The house has also seen it as its task to open the doors to large-format international exhibitions. 1 In the 1930s, Huset was probably the only exhibition venue that was able to properly show major representative exhibitions of contemporary art. At the same time as these glimpses into world art, Kunstnernes Hus has on certain occasions been the scene of the event when a Norwegian artist breaks through for the first time with works of art that make us see in a new way, works of art that we believe will stand for judgment of the centuries.
This judgment of the future is of course difficult to predict, just as we cannot create a valid stamp of quality at all times. With the human urge for absolutes, we sometimes find the eternal truths, also in the visual arts. For one's own part and one's own art, it can probably be a strength with the fervor of conviction to advocate certain artistic principles. In the service of art communication, such a view that only sees quality within its own circles will be impossible. The house's task must be to direct the light towards several circles, in the recognition that in art there are many truths and new ones are constantly being born, which is precisely the art life of our century is an example of. Quality is often the stamp of recognition. It may turn out to be the quality of the moment, and will be a bad guideline for an artist-led dissemination institution.

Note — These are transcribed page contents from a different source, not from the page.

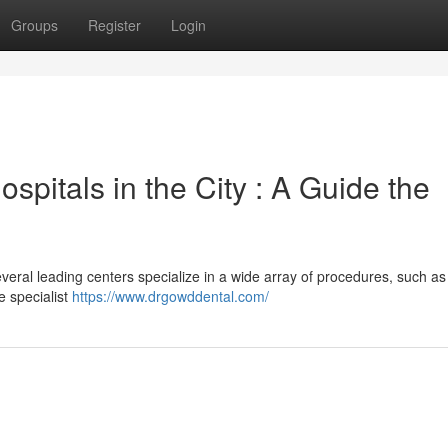
Groups
Register
Login
spitals in the City : A Guide the
eral leading centers specialize in a wide array of procedures, such as
e specialist
https://www.drgowddental.com/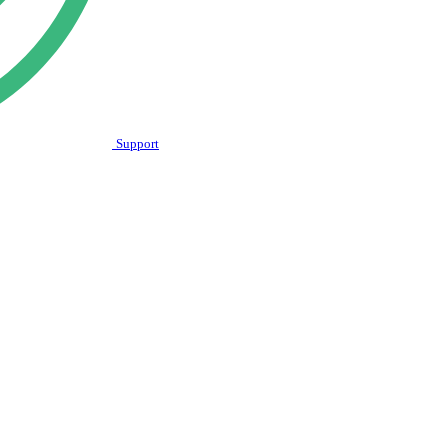
Support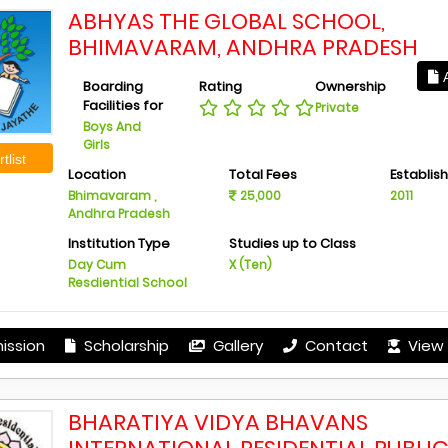
ABHYAS THE GLOBAL SCHOOL,
BHIMAVARAM, ANDHRA PRADESH
A
Boarding
Rating
Ownership
Facilities for
Private
Boys And
Girls
tlist
Location
Total Fees
Establis
Bhimavaram ,
25,000
2011
Andhra Pradesh
Institution Type
Studies up to Class
Day Cum
X (Ten)
Resdiential School
ission
Scholarship
Gallery
Contact
View 
BHARATIYA VIDYA BHAVANS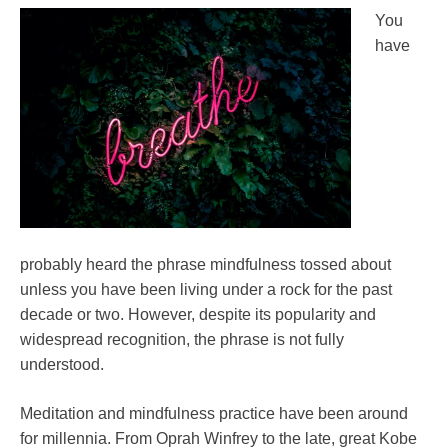
improvement
You
Yoga
have
probably heard the phrase mindfulness tossed about
unless you have been living under a rock for the past
decade or two. However, despite its popularity and
widespread recognition, the phrase is not fully
understood.
Meditation and mindfulness practice have been around
for millennia. From Oprah Winfrey to the late, great Kobe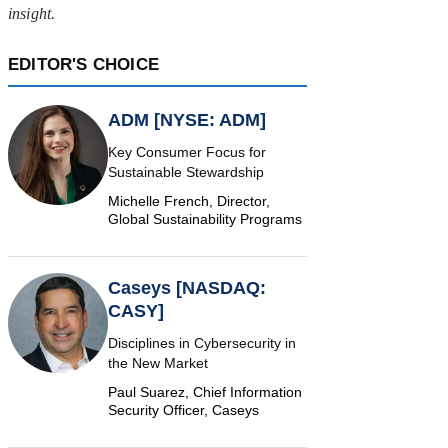
insight.
EDITOR'S CHOICE
ADM [NYSE: ADM]
Key Consumer Focus for
Sustainable Stewardship
Michelle French, Director,
Global Sustainability Programs
Caseys [NASDAQ:
CASY]
Disciplines in Cybersecurity in
the New Market
Paul Suarez, Chief Information
Security Officer, Caseys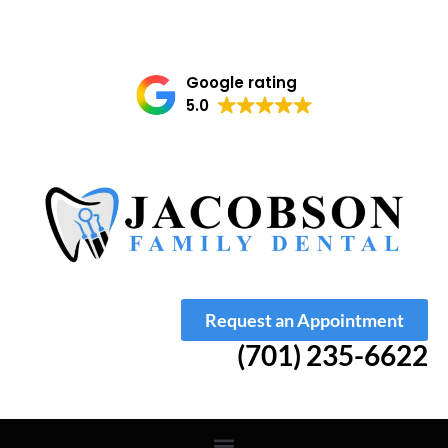
Google rating
5.0
Request an Appointment
(701) 235-6622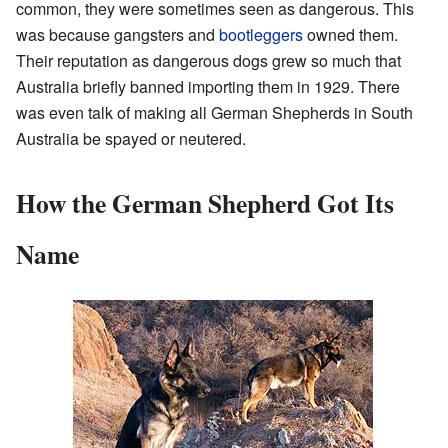
common, they were sometimes seen as dangerous. This
was because gangsters and
bootleggers
owned them.
Their reputation as dangerous dogs grew so much that
Australia briefly banned importing them in 1929. There
was even talk of making all German Shepherds in South
Australia be spayed or neutered.
How the German Shepherd Got Its
Name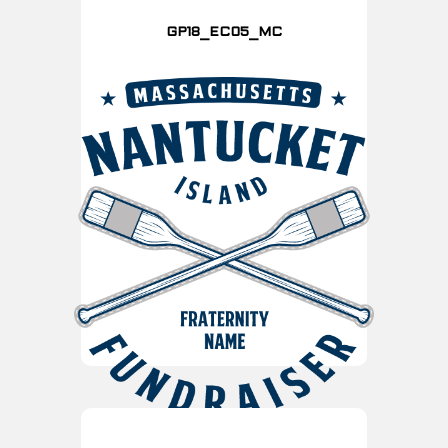
GP18_EC05_MC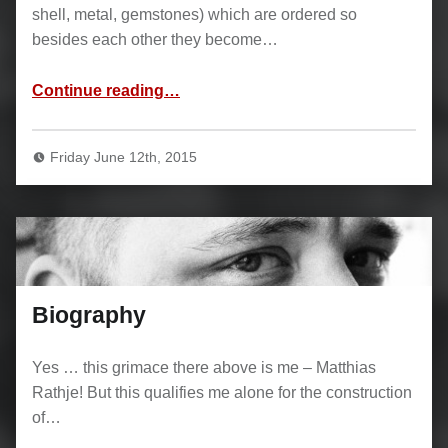
shell, metal, gemstones) which are ordered so
besides each other they become…
“Inlays”
Continue reading
…
Friday June 12th, 2015
Biography
Yes … this grimace there above is me – Matthias
Rathje! But this qualifies me alone for the construction
of…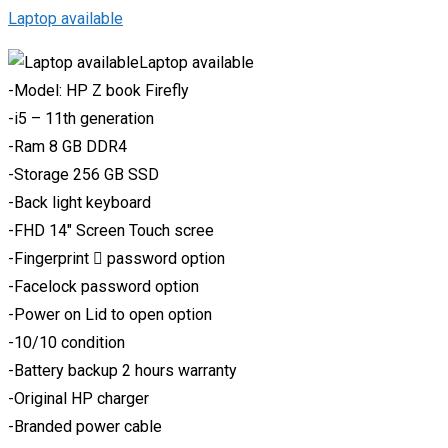
Laptop available
Laptop available
-Model: HP Z book Firefly
-i5 – 11th generation
-Ram 8 GB DDR4
-Storage 256 GB SSD
-Back light keyboard
-FHD 14″ Screen Touch scree
-Fingerprint 🫆 password option
-Facelock password option
-Power on Lid to open option
-10/10 condition
-Battery backup 2 hours warranty
-Original HP charger
-Branded power cable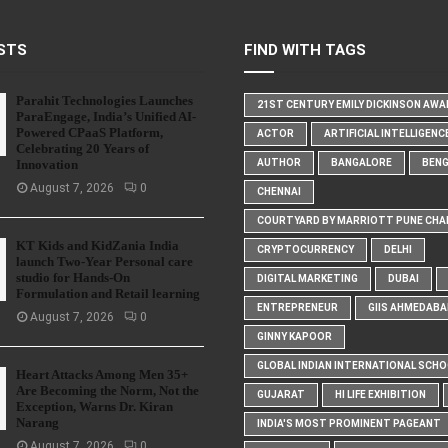
STS
FIND WITH TAGS
Parahit Technologies Launches
21ST CENTURY EMILY DICKINSON AW
ParaEngage, India’s Unified AI-
Powered CPaaS Platform,
ACTOR
ARTIFICIAL INTELLIGENC
Celebrating 20 Years of
Innovation
AUTHOR
BANGALORE
BEN
August 7, 2026
0
CHENNAI
COURTYARD BY MARRIOTT PUNE CHA
KT Kids and KidZania India
CRYPTOCURRENCY
DELHI
launch Two-Year Personal care
studio for Hands-On
DIGITAL MARKETING
DUBAI
Formulation and Retail learning
ENTREPRENEUR
GIIS AHMEDABA
August 7, 2026
0
GINNY KAPOOR
GLOBAL INDIAN INTERNATIONAL SCH
Heart Attacks Among Men 35+
Are Becoming the Norm, Not the
GUJARAT
HI LIFE EXHIBITION
Exception, Warns Dr. Kiran
Narang
INDIA'S MOST PROMINENT PAGEANT
August 7, 2026
0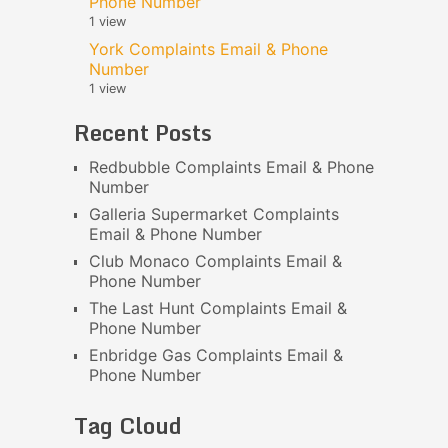
Phone Number
1 view
York Complaints Email & Phone
Number
1 view
Recent Posts
Redbubble Complaints Email & Phone
Number
Galleria Supermarket Complaints
Email & Phone Number
Club Monaco Complaints Email &
Phone Number
The Last Hunt Complaints Email &
Phone Number
Enbridge Gas Complaints Email &
Phone Number
Tag Cloud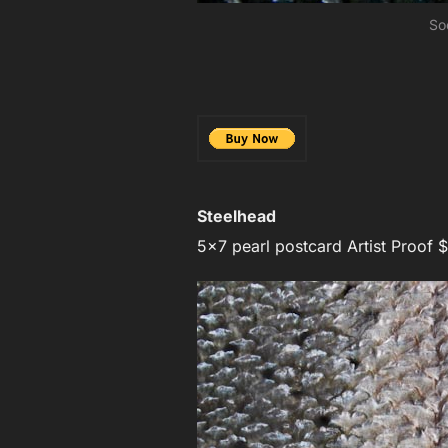
So
Steelhead
5×7 pearl postcard Artist Proof $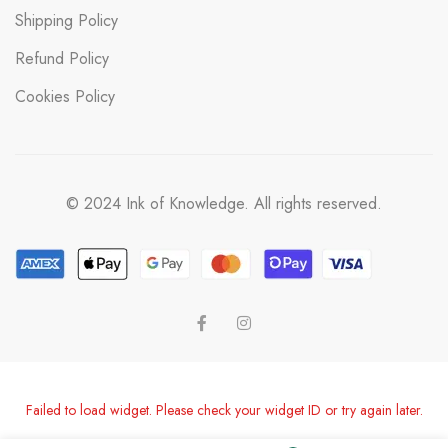
Shipping Policy
Refund Policy
Cookies Policy
© 2024 Ink of Knowledge. All rights reserved.
Failed to load widget. Please check your widget ID or try again later.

Kunstnernes Hus should not only be an open house for already recognized art. You have to actively go out to the unstamped, unestablished art, what is under way, and inspire to exhibit here. If we also manage to bring in international art - something that offers a big financial boost -, we will achieve what we want: a living art centre.

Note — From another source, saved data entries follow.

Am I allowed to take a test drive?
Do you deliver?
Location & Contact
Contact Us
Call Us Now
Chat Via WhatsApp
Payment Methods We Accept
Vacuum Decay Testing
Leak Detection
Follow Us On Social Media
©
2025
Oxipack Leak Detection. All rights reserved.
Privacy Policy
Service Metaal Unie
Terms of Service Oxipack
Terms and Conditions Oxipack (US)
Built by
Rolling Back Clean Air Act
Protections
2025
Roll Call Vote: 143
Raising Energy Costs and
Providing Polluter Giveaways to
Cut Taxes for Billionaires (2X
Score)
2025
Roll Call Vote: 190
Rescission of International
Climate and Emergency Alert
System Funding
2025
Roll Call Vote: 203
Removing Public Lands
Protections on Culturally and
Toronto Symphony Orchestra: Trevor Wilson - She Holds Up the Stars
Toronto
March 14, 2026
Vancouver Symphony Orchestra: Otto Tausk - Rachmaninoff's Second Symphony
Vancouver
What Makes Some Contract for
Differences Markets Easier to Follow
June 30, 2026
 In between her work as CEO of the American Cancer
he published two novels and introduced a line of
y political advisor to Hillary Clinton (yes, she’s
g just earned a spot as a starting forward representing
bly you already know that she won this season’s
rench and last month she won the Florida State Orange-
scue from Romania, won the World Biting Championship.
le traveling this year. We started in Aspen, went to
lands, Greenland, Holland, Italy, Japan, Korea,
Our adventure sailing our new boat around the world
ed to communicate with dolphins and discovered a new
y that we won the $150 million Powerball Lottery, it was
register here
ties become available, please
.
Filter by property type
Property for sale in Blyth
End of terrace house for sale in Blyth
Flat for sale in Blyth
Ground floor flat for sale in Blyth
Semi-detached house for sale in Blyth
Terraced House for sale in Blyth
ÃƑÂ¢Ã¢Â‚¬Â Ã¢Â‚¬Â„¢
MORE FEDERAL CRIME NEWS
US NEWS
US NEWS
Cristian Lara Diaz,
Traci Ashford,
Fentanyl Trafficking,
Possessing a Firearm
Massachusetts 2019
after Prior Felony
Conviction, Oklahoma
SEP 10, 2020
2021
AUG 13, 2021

We also see that new forms of exhibition are becoming necessary. The most important thing that has taken place in Norway's art life in recent times is perhaps not the art that can be hung on the walls and that is usually displayed in the exhibition halls, but the new signals from public culture. front, an expected cultural upgrade also in the visual arts area within artist education, visual arts in the districts and increased use of art to decorate public buildings and environments. Here, too, Huset finds it important to be involved, with new exhibition forms to shed light on the new tasks of the visual arts.
We want to avoid jubilee shaming, but it should be mentioned that during the initial preparations for the commemoration of the jubilee, doubts have repeatedly been raised about the legitimacy of such an event. In recent years, Kunstnernes Hus's finances have been so tight that a lavish anniversary celebration would come to stand in stark contrast to the possibilities the institution has to carry out meaningful art dissemination. When we have nevertheless taken the decision to carry out the large and expensive event in this way, it is both to mark that for half a century the Artists' House has been an indispensable institution in our artistic life and to emphasize the necessity that the Artists' House as the most important part of the artist-led dissemination is given opportunities to follow up in the future.

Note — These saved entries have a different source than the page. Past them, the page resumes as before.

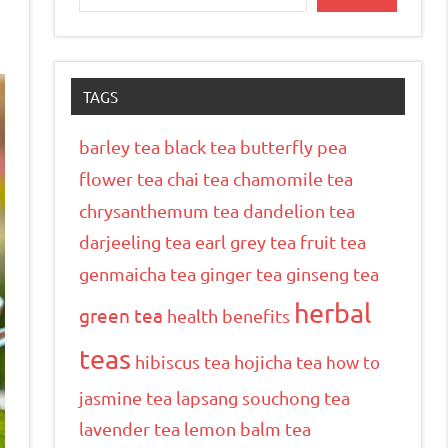
TAGS
barley tea
black tea
butterfly pea
flower tea
chai tea
chamomile tea
chrysanthemum tea
dandelion tea
darjeeling tea
earl grey tea
fruit tea
genmaicha tea
ginger tea
ginseng tea
herbal
green tea
health benefits
teas
hibiscus tea
hojicha tea
how to
jasmine tea
lapsang souchong tea
lavender tea
lemon balm tea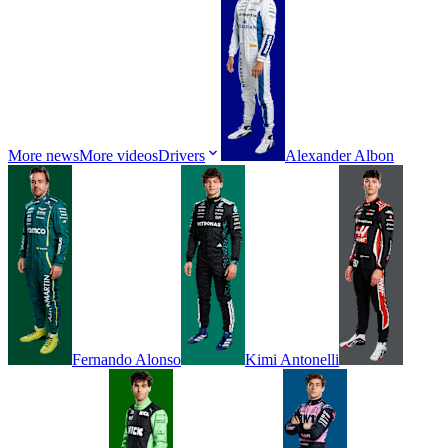
More news
More videos
Drivers
Alexander
Albon
Fernando
Alonso
Kimi
Antonelli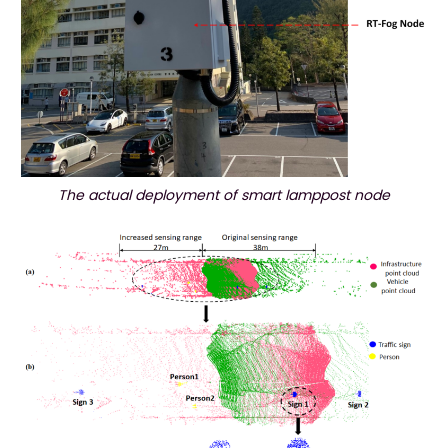
The actual deployment of smart lamppost node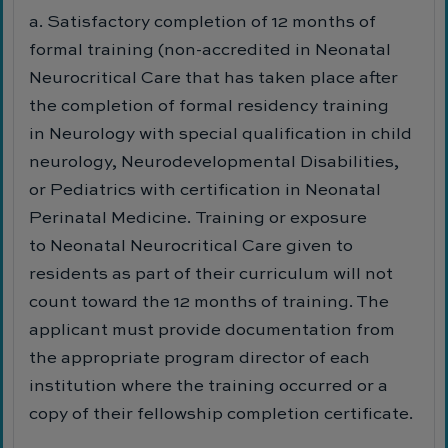
a. Satisfactory completion of 12 months of
formal training (non-accredited in Neonatal
Neurocritical Care that has taken place after
the completion of formal residency training
in Neurology with special qualification in child
neurology, Neurodevelopmental Disabilities,
or Pediatrics with certification in Neonatal
Perinatal Medicine. Training or exposure
to Neonatal Neurocritical Care given to
residents as part of their curriculum will not
count toward the 12 months of training. The
applicant must provide documentation from
the appropriate program director of each
institution where the training occurred or a
copy of their fellowship completion certificate.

In the end, all financial concerns notwithstanding, we believe that a grand anniversary is necessary. Then the preface's title, which might have been perceived as a joke, nevertheless takes on a serious meaning: Jubilare necesse est, ...!
The exhibition, which is based on works of art previously exhibited in the House, has been made possible after friendly hospitality with loans from a number of public and private collections in Norway and abroad, and with financial support from the Norwegian Culture Council, from foreign embassies and cultural institutions.
The management thanks them, and all those who have otherwise contributed to realizing the event.